[Dataset entries]
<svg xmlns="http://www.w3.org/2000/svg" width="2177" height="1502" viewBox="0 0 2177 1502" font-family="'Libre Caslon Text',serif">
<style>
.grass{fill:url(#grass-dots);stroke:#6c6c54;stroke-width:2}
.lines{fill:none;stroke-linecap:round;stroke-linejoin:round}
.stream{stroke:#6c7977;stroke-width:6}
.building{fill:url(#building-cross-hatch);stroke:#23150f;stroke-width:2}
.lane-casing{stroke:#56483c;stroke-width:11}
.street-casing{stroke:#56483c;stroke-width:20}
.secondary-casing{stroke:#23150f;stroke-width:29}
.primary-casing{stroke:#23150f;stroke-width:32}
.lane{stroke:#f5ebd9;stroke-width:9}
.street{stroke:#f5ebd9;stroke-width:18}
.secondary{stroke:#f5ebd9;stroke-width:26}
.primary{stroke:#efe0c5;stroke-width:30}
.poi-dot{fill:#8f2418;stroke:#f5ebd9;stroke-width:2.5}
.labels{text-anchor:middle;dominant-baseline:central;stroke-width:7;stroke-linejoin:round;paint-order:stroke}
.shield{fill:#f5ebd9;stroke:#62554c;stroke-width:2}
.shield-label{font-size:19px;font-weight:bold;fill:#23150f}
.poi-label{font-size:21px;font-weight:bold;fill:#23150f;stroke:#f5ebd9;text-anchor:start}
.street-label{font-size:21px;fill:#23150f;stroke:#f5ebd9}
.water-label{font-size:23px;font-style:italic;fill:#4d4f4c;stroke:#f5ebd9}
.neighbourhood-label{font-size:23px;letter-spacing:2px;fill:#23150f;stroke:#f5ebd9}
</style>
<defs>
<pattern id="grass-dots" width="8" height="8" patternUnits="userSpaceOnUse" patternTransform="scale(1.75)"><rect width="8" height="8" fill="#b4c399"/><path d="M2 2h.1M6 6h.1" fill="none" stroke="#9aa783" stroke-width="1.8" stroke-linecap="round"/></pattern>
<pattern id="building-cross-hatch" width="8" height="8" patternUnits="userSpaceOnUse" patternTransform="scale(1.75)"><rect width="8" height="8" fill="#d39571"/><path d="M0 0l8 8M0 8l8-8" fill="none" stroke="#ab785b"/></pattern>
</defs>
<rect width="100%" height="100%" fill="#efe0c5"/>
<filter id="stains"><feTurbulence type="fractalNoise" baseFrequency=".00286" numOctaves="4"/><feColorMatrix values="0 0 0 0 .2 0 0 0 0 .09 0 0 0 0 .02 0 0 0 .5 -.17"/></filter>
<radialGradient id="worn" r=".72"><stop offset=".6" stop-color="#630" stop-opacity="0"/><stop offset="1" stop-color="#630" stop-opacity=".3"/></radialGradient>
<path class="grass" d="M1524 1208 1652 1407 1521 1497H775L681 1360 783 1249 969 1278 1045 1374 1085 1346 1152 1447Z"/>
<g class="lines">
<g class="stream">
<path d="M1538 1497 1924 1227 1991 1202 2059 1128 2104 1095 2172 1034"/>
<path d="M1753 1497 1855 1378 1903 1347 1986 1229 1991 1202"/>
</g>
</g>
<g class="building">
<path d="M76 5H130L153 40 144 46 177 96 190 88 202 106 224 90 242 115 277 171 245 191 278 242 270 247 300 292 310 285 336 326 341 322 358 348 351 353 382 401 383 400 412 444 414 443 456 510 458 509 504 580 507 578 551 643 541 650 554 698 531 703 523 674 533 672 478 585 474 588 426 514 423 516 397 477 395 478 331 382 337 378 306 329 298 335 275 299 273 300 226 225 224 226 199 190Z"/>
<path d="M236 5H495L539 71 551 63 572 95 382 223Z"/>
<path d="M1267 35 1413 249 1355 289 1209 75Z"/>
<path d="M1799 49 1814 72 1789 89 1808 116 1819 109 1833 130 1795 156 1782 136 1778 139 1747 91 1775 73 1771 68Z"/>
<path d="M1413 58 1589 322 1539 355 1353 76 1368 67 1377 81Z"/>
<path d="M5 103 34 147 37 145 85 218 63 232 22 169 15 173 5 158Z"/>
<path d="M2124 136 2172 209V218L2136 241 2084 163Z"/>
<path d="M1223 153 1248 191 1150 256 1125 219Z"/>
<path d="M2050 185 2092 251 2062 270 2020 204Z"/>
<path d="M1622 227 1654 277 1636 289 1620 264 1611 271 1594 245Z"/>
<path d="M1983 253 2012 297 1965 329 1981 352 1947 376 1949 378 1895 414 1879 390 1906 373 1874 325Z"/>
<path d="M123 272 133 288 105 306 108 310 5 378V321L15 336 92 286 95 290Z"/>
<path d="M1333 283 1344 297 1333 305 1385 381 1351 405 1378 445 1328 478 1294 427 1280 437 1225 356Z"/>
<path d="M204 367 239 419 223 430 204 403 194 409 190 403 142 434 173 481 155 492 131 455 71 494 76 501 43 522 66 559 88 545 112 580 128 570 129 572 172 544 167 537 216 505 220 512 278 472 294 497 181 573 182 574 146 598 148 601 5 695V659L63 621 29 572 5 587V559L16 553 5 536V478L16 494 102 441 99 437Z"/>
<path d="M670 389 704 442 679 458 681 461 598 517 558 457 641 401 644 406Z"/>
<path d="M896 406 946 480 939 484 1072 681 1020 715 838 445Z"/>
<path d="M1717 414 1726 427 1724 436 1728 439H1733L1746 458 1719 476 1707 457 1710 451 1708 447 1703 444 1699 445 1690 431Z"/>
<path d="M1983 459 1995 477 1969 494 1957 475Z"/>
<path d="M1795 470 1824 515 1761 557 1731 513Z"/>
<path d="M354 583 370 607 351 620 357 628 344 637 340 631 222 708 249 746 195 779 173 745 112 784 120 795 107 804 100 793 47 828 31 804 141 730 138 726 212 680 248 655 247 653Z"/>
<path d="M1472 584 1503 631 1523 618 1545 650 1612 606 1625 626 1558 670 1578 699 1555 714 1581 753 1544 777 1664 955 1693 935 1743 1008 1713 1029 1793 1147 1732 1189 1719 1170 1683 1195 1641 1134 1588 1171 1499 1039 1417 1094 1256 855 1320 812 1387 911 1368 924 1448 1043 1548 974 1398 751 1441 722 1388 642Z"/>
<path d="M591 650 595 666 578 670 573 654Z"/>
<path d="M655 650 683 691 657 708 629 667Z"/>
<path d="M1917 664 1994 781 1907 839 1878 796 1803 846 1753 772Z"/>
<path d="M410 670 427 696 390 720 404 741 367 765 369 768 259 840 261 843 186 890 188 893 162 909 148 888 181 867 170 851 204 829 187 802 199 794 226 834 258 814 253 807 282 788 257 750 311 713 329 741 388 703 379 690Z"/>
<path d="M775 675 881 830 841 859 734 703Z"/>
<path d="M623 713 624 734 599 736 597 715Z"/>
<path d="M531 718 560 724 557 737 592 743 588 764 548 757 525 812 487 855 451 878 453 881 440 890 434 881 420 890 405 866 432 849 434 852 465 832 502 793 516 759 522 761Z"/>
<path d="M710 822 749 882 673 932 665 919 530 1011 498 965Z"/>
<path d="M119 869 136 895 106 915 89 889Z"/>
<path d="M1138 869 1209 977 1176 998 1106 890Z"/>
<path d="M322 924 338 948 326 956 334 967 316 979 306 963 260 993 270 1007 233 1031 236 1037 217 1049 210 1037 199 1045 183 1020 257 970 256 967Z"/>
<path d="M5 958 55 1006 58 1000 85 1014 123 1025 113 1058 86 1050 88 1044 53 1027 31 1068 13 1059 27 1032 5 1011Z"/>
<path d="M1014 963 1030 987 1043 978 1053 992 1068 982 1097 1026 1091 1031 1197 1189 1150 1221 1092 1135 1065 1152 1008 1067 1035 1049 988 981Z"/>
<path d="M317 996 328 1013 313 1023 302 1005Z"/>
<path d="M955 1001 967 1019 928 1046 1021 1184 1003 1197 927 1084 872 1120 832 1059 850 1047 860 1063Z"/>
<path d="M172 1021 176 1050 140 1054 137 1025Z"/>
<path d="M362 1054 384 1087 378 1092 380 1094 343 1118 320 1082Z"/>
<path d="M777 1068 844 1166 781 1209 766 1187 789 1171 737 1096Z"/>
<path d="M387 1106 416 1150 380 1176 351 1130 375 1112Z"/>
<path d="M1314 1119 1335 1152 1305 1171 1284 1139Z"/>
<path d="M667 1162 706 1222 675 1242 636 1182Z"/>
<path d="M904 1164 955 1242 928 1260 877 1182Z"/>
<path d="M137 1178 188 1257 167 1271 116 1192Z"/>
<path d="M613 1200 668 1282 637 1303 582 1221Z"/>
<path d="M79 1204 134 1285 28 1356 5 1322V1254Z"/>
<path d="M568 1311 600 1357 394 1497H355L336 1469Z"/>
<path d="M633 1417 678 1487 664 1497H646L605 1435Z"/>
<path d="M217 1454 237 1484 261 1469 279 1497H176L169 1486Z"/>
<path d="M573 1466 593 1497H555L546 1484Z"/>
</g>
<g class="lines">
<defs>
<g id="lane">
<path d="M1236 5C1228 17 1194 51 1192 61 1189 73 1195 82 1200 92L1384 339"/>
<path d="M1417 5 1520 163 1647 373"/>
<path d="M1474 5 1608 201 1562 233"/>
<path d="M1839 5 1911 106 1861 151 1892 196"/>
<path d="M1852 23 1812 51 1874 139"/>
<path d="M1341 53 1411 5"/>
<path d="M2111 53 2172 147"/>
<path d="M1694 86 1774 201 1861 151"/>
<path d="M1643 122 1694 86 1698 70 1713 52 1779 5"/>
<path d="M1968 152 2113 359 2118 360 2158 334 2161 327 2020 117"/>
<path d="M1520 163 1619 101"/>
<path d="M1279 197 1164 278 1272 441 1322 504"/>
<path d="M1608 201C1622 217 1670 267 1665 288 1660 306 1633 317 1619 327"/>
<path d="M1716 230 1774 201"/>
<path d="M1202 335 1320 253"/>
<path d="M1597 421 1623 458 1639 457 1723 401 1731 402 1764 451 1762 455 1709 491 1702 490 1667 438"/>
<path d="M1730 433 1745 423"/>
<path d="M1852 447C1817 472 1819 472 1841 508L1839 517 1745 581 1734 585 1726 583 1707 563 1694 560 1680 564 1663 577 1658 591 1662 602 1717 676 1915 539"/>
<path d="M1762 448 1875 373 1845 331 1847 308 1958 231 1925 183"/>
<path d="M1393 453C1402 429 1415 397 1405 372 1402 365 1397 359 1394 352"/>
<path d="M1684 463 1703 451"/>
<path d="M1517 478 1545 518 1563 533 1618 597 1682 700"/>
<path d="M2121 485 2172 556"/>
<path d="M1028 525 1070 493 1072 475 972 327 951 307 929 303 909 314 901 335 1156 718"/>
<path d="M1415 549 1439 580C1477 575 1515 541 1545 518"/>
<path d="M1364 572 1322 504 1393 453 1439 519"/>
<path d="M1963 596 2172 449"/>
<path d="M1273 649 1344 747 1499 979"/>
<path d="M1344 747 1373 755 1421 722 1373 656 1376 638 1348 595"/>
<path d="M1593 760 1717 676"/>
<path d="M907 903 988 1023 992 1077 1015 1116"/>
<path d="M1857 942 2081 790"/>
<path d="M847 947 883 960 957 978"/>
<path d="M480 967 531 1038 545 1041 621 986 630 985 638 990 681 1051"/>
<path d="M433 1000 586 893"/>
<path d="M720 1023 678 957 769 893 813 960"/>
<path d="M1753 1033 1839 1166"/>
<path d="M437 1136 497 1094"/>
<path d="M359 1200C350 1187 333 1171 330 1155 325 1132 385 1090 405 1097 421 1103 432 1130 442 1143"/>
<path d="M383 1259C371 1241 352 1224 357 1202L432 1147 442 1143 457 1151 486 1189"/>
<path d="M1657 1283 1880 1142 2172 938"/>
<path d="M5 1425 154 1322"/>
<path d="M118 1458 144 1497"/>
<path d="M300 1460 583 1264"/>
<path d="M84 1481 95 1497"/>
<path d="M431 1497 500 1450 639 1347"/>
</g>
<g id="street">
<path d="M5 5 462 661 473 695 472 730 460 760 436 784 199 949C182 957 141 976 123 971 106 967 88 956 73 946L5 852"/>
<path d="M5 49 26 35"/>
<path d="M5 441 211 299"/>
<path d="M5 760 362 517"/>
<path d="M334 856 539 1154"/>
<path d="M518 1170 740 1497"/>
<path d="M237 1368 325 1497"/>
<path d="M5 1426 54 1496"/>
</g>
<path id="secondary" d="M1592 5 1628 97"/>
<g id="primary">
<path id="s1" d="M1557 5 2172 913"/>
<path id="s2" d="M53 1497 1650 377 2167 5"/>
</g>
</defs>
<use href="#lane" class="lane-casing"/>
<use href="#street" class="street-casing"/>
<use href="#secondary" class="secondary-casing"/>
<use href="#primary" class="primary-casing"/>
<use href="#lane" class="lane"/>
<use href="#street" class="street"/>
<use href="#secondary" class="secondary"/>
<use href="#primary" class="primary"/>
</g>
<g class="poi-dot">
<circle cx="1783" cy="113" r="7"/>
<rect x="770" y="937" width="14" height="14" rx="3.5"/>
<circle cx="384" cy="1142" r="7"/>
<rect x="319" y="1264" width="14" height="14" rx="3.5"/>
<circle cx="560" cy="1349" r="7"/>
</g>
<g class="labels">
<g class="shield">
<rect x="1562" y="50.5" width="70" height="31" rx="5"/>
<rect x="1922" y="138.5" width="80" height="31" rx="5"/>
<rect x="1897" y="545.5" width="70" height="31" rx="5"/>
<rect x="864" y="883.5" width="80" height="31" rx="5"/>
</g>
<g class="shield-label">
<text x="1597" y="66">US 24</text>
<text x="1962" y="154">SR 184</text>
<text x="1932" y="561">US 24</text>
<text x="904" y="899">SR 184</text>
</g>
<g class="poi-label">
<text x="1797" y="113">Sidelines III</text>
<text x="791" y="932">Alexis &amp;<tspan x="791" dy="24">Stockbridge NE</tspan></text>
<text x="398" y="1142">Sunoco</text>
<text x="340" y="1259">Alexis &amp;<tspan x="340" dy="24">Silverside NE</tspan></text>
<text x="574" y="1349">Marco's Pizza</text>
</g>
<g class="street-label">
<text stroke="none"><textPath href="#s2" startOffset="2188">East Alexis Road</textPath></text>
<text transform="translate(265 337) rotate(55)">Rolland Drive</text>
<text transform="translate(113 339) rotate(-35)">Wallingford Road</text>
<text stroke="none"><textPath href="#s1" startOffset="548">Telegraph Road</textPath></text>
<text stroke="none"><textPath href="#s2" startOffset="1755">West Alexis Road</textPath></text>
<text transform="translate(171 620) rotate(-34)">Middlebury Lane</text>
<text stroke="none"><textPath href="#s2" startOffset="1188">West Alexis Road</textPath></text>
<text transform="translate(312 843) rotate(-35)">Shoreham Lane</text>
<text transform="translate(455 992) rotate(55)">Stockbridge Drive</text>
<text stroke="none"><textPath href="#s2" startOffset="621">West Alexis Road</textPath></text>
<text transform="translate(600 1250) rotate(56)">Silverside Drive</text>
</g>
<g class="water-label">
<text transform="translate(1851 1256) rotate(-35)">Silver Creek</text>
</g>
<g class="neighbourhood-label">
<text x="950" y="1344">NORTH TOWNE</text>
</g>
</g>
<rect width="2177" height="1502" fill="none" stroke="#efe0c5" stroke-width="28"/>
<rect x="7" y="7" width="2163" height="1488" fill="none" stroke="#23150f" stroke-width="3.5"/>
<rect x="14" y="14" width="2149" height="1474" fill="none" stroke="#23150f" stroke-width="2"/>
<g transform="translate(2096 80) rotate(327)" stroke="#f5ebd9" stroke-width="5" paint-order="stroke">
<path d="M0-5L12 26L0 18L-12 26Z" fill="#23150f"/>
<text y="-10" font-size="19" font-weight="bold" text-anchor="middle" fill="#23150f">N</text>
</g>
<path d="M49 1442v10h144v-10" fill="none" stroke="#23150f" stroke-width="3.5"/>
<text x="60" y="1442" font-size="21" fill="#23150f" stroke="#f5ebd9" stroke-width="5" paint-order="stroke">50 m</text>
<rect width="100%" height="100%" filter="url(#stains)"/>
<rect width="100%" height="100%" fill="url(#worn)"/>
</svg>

Exercise objective » Whenever the string "labels" occurs in a line of the entries above, copy that line.

Problem solution »
.labels{text-anchor:middle;dominant-baseline:central;stroke-width:7;stroke-linejoin:round;paint-order:stroke}
<g class="labels">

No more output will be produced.